## Required action
Your response should consist of the full data, set down exactly.

+++

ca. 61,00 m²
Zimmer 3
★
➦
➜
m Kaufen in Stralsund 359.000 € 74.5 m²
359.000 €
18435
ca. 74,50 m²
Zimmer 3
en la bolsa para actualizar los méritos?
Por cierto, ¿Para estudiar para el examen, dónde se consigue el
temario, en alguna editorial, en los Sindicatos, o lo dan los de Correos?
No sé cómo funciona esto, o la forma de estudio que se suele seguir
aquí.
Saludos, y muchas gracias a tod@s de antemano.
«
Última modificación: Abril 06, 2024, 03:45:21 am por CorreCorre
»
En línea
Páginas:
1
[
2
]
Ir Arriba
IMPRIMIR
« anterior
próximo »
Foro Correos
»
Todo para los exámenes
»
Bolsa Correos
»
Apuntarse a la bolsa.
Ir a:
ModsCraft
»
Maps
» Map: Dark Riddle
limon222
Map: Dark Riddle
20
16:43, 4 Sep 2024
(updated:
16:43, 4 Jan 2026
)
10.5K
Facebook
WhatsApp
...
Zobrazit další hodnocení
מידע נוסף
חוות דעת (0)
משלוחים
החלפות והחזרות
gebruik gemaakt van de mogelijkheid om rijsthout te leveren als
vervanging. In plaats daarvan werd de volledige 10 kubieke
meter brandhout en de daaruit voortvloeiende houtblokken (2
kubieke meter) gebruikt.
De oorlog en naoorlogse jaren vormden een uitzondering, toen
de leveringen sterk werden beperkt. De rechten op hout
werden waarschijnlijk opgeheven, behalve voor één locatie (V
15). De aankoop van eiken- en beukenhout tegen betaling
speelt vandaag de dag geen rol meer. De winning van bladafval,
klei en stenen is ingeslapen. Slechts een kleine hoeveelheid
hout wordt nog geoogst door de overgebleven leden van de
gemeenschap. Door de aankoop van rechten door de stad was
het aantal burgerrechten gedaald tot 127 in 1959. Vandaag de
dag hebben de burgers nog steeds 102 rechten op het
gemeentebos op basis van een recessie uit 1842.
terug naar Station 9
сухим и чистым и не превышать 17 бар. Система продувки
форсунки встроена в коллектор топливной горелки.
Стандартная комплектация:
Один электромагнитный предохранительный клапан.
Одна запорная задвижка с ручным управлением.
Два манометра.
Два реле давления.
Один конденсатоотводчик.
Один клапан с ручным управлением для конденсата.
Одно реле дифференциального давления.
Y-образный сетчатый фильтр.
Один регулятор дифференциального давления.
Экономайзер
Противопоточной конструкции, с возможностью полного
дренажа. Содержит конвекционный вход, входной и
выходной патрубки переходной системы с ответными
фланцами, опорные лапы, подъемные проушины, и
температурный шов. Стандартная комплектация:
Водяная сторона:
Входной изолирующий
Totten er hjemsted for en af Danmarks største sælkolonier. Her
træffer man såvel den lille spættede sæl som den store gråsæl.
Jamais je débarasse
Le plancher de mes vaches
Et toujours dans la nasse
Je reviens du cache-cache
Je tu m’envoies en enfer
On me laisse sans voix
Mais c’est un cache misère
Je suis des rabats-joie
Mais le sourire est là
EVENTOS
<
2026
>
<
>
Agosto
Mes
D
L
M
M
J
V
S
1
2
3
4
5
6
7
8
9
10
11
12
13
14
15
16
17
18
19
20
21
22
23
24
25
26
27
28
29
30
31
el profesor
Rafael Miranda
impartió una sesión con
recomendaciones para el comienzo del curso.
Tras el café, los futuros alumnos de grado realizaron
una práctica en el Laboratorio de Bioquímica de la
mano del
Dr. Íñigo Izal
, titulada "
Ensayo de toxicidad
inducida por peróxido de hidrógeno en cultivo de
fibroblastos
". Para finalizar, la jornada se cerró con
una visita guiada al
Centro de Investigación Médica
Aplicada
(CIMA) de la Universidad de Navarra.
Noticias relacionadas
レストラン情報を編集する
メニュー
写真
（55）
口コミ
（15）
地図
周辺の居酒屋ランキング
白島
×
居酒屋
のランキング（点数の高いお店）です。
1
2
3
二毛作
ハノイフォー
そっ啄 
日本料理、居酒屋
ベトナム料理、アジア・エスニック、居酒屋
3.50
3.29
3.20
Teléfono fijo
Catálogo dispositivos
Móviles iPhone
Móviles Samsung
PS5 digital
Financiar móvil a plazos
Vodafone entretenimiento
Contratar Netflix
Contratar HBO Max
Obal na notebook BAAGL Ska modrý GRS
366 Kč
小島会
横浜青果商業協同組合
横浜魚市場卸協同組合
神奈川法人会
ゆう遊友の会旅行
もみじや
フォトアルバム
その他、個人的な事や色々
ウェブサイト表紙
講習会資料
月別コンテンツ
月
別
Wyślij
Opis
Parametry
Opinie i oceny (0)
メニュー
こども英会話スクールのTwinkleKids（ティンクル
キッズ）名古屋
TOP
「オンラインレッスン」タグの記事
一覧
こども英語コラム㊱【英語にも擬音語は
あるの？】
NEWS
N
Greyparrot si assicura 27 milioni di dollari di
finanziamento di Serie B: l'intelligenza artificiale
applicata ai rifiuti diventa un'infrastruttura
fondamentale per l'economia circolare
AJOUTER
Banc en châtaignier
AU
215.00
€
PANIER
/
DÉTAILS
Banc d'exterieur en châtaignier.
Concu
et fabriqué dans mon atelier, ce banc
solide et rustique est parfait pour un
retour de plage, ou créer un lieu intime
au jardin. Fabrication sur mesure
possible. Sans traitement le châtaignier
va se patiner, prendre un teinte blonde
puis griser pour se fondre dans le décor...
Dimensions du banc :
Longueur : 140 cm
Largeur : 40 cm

+++

## The completed task
ca. 61,00 m²
Zimmer 3
★
➦
➜
m Kaufen in Stralsund 359.000 € 74.5 m²
359.000 €
18435
ca. 74,50 m²
Zimmer 3
en la bolsa para actualizar los méritos?
Por cierto, ¿Para estudiar para el examen, dónde se consigue el
temario, en alguna editorial, en los Sindicatos, o lo dan los de Correos?
No sé cómo funciona esto, o la forma de estudio que se suele seguir
aquí.
Saludos, y muchas gracias a tod@s de antemano.
«
Última modificación: Abril 06, 2024, 03:45:21 am por CorreCorre
»
En línea
Páginas:
1
[
2
]
Ir Arriba
IMPRIMIR
« anterior
próximo »
Foro Correos
»
Todo para los exámenes
»
Bolsa Correos
»
Apuntarse a la bolsa.
Ir a:
ModsCraft
»
Maps
» Map: Dark Riddle
limon222
Map: Dark Riddle
20
16:43, 4 Sep 2024
(updated:
16:43, 4 Jan 2026
)
10.5K
Facebook
WhatsApp
...
Zobrazit další hodnocení
מידע נוסף
חוות דעת (0)
משלוחים
החלפות והחזרות
gebruik gemaakt van de mogelijkheid om rijsthout te leveren als
vervanging. In plaats daarvan werd de volledige 10 kubieke
meter brandhout en de daaruit voortvloeiende houtblokken (2
kubieke meter) gebruikt.
De oorlog en naoorlogse jaren vormden een uitzondering, toen
de leveringen sterk werden beperkt. De rechten op hout
werden waarschijnlijk opgeheven, behalve voor één locatie (V
15). De aankoop van eiken- en beukenhout tegen betaling
speelt vandaag de dag geen rol meer. De winning van bladafval,
klei en stenen is ingeslapen. Slechts een kleine hoeveelheid
hout wordt nog geoogst door de overgebleven leden van de
gemeenschap. Door de aankoop van rechten door de stad was
het aantal burgerrechten gedaald tot 127 in 1959. Vandaag de
dag hebben de burgers nog steeds 102 rechten op het
gemeentebos op basis van een recessie uit 1842.
terug naar Station 9
сухим и чистым и не превышать 17 бар. Система продувки
форсунки встроена в коллектор топливной горелки.
Стандартная комплектация:
Один электромагнитный предохранительный клапан.
Одна запорная задвижка с ручным управлением.
Два манометра.
Два реле давления.
Один конденсатоотводчик.
Один клапан с ручным управлением для конденсата.
Одно реле дифференциального давления.
Y-образный сетчатый фильтр.
Один регулятор дифференциального давления.
Экономайзер
Противопоточной конструкции, с возможностью полного
дренажа. Содержит конвекционный вход, входной и
выходной патрубки переходной системы с ответными
фланцами, опорные лапы, подъемные проушины, и
температурный шов. Стандартная комплектация:
Водяная сторона:
Входной изолирующий
Totten er hjemsted for en af Danmarks største sælkolonier. Her
træffer man såvel den lille spættede sæl som den store gråsæl.
Jamais je débarasse
Le plancher de mes vaches
Et toujours dans la nasse
Je reviens du cache-cache
Je tu m’envoies en enfer
On me laisse sans voix
Mais c’est un cache misère
Je suis des rabats-joie
Mais le sourire est là
EVENTOS
<
2026
>
<
>
Agosto
Mes
D
L
M
M
J
V
S
1
2
3
4
5
6
7
8
9
10
11
12
13
14
15
16
17
18
19
20
21
22
23
24
25
26
27
28
29
30
31
el profesor
Rafael Miranda
impartió una sesión con
recomendaciones para el comienzo del curso.
Tras el café, los futuros alumnos de grado realizaron
una práctica en el Laboratorio de Bioquímica de la
mano del
Dr. Íñigo Izal
, titulada "
Ensayo de toxicidad
inducida por peróxido de hidrógeno en cultivo de
fibroblastos
". Para finalizar, la jornada se cerró con
una visita guiada al
Centro de Investigación Médica
Aplicada
(CIMA) de la Universidad de Navarra.
Noticias relacionadas
レストラン情報を編集する
メニュー
写真
（55）
口コミ
（15）
地図
周辺の居酒屋ランキング
白島
×
居酒屋
のランキング（点数の高いお店）です。
1
2
3
二毛作
ハノイフォー
そっ啄 
日本料理、居酒屋
ベトナム料理、アジア・エスニック、居酒屋
3.50
3.29
3.20
Teléfono fijo
Catálogo dispositivos
Móviles iPhone
Móviles Samsung
PS5 digital
Financiar móvil a plazos
Vodafone entretenimiento
Contratar Netflix
Contratar HBO Max
Obal na notebook BAAGL Ska modrý GRS
366 Kč
小島会
横浜青果商業協同組合
横浜魚市場卸協同組合
神奈川法人会
ゆう遊友の会旅行
もみじや
フォトアルバム
その他、個人的な事や色々
ウェブサイト表紙
講習会資料
月別コンテンツ
月
別
Wyślij
Opis
Parametry
Opinie i oceny (0)
メニュー
こども英会話スクールのTwinkleKids（ティンクル
キッズ）名古屋
TOP
「オンラインレッスン」タグの記事
一覧
こども英語コラム㊱【英語にも擬音語は
あるの？】
NEWS
N
Greyparrot si assicura 27 milioni di dollari di
finanziamento di Serie B: l'intelligenza artificiale
applicata ai rifiuti diventa un'infrastruttura
fondamentale per l'economia circolare
AJOUTER
Banc en châtaignier
AU
215.00
€
PANIER
/
DÉTAILS
Banc d'exterieur en châtaignier.
Concu
et fabriqué dans mon atelier, ce banc
solide et rustique est parfait pour un
retour de plage, ou créer un lieu intime
au jardin. Fabrication sur mesure
possible. Sans traitement le châtaignier
va se patiner, prendre un teinte blonde
puis griser pour se fondre dans le décor...
Dimensions du banc :
Longueur : 140 cm
Largeur : 40 cm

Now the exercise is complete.